*** Begin section ***
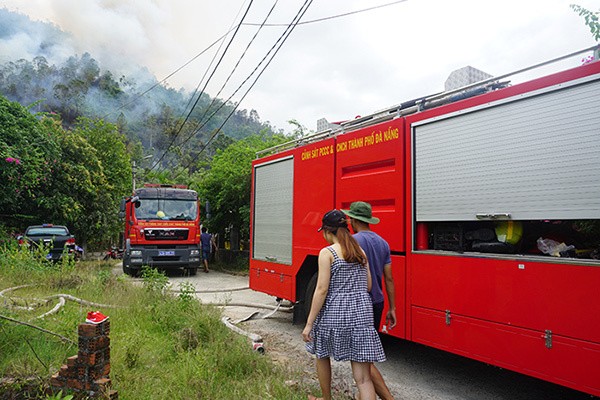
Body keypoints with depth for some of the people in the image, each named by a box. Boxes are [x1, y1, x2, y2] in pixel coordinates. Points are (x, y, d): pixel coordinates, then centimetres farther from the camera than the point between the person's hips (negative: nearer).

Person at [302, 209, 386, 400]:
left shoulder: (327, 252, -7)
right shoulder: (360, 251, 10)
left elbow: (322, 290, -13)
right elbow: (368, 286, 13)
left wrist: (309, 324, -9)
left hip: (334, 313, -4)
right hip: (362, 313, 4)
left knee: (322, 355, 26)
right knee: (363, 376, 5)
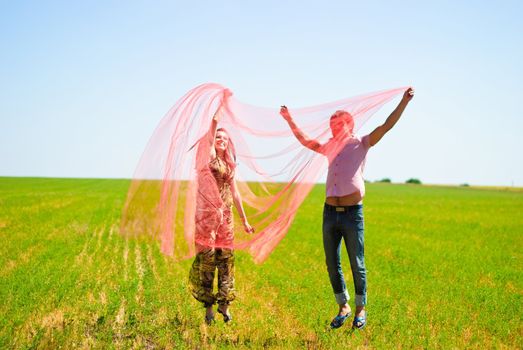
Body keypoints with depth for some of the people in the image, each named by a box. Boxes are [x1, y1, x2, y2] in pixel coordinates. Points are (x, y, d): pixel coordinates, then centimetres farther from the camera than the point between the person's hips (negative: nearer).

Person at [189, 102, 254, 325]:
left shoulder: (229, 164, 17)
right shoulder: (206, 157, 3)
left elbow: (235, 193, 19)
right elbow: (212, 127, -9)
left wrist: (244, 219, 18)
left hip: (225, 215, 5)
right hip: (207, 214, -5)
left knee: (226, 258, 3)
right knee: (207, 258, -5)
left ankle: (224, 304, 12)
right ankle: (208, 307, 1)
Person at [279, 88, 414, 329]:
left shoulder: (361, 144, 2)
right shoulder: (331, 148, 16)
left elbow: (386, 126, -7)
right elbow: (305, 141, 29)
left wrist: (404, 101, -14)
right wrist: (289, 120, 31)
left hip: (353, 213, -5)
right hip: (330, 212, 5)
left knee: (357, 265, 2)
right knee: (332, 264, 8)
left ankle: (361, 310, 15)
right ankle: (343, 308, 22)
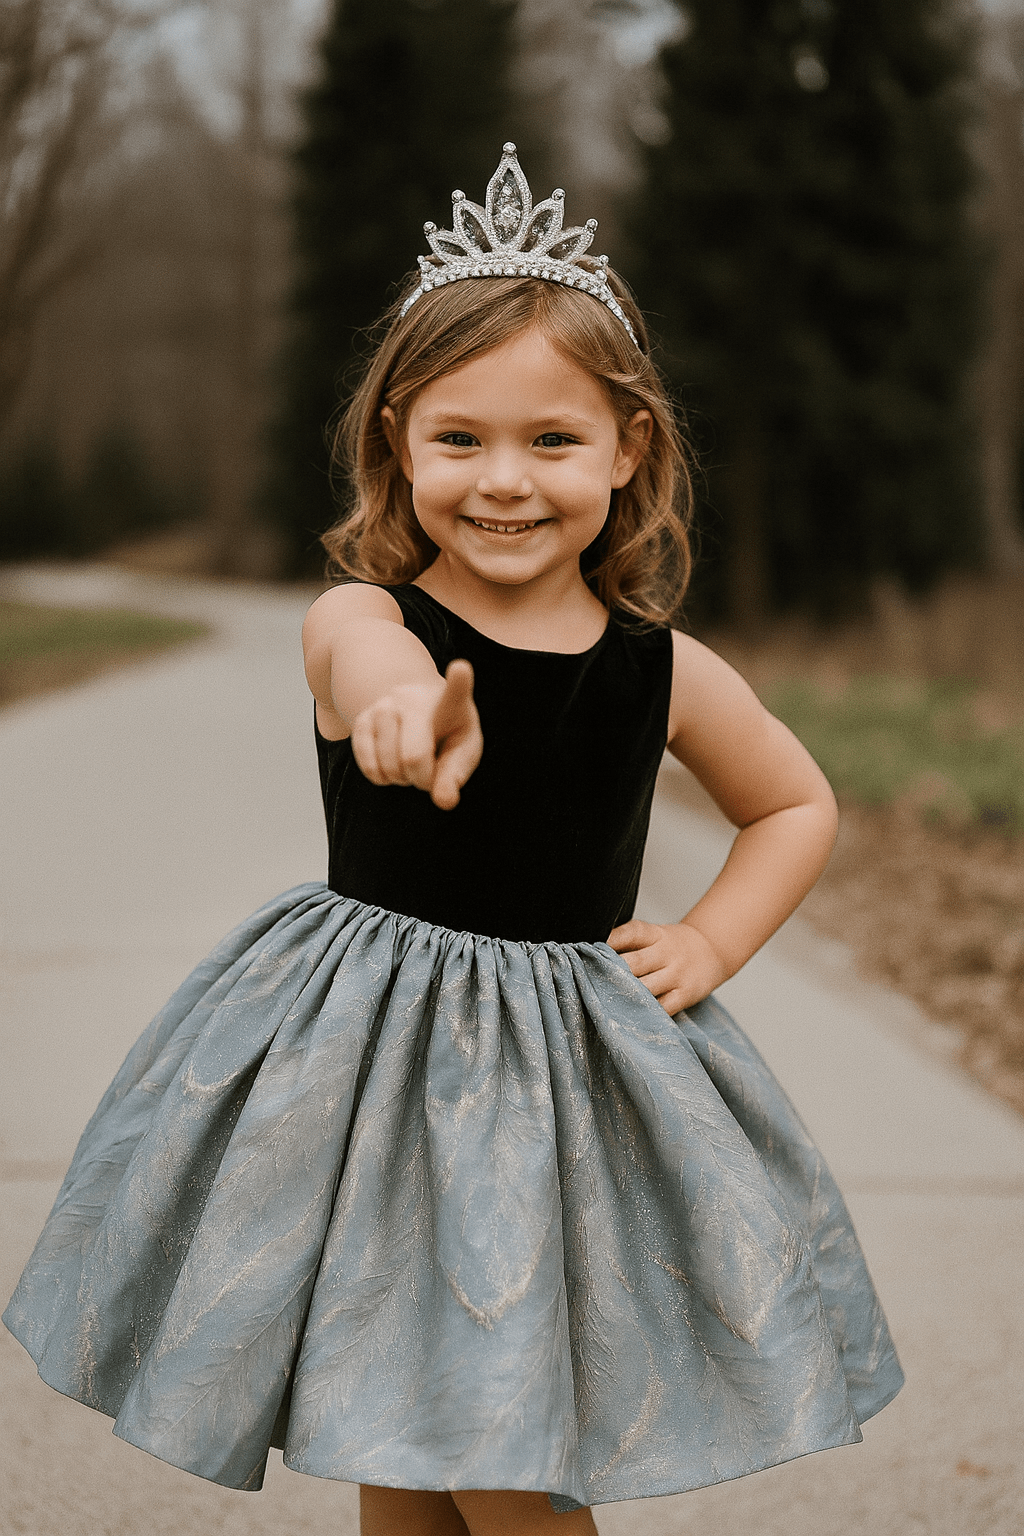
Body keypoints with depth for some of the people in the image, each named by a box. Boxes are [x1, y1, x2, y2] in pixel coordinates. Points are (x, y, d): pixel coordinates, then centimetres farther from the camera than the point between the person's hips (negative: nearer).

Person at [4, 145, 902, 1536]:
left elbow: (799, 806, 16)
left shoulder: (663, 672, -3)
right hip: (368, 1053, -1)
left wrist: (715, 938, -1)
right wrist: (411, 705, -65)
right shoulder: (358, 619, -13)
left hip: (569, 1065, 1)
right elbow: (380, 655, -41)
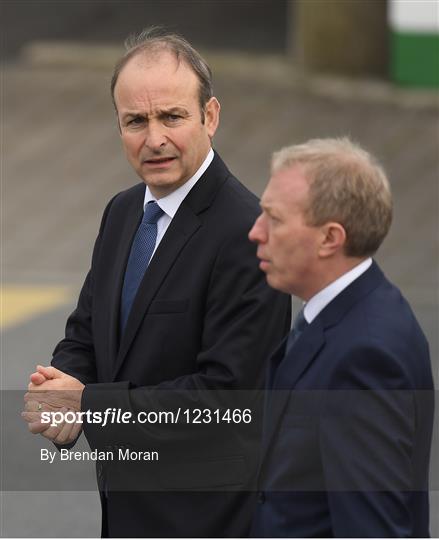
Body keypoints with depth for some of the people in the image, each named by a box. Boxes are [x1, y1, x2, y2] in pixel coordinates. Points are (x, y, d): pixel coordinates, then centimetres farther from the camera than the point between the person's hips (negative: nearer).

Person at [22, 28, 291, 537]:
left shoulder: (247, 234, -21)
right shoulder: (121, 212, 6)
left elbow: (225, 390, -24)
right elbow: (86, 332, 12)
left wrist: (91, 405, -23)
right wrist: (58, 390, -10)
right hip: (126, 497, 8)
*** End section ***
### EXERCISE PROMPT
All of the records above should be reproduced exactly, with the pictures left out.

### OUTPUT FOR THIS TASK
Body keypoints with depth for some of the people in the image, each named by a box. Boxes are [x1, y1, x2, y2] in pixel coordinates. Points are (x, y, d): pixel coordinates, then centimetres farther from the camera than the point between the person's hips (negative: nearer).

Person at [302, 209, 386, 400]:
left shoulder: (327, 252, -7)
right shoulder: (360, 251, 10)
left elbow: (322, 290, -13)
right elbow: (368, 286, 13)
left wrist: (309, 324, -9)
left hip: (334, 313, -4)
right hip: (362, 313, 4)
left knee: (322, 355, 26)
right knee: (363, 376, 5)
Body keypoints with depth for some of the people in the image, each named by a box. Boxes are [x1, y1, x2, y2] in pixel coordinates. Points are (x, y, d): pixel coordinates, then centimetres farther from the camera than the point between the person's hips (negative: nearer).

Person at [189, 102, 254, 325]:
left shoulder: (229, 164, 17)
right shoulder: (206, 157, 3)
left elbow: (235, 193, 19)
right elbow: (212, 127, -9)
left wrist: (244, 219, 18)
left hip: (225, 215, 5)
right hip: (207, 214, -5)
left knee: (226, 258, 3)
right knee: (207, 258, -5)
left ankle: (224, 304, 12)
right ankle: (208, 307, 1)
Person at [279, 88, 414, 329]:
left shoulder: (361, 144, 2)
right shoulder: (331, 148, 16)
left elbow: (386, 126, -7)
right elbow: (305, 141, 29)
left wrist: (404, 101, -14)
right wrist: (289, 120, 31)
left hip: (353, 213, -5)
right hip: (330, 212, 5)
left knee: (357, 265, 2)
right knee: (332, 264, 8)
left ankle: (361, 310, 15)
right ankle: (343, 308, 22)
Body keypoints with depth for some of the people in the image, each named by a box. Boxes are [x1, y1, x2, y2] in pixel coordinates. Points are (x, y, d): pixel coordinates, then centimetres farther from the camera than the point between the person's hips (negative: nearer).

Person at [4, 145, 902, 1536]:
left elbow: (799, 806, 16)
left shoulder: (663, 672, -3)
right hip: (368, 1053, -1)
left wrist: (715, 938, -1)
right wrist: (411, 705, -65)
right shoulder: (358, 619, -13)
left hip: (569, 1065, 1)
right elbow: (380, 655, -41)
Body keypoints with depth for some of the people in the image, each named by a box. Boxes are [x1, y1, x2, y2] in pixel coordinates. Points are (x, y, d): pixel coordinates, then centimetres farther from the camera than the point between the person's hips (negative: nearer).

Person at [22, 28, 291, 537]:
left shoulder: (247, 234, -21)
right shoulder: (121, 212, 6)
left elbow: (225, 390, -24)
right elbow: (86, 332, 12)
left wrist: (91, 405, -23)
right wrist: (58, 390, -10)
right hip: (126, 497, 8)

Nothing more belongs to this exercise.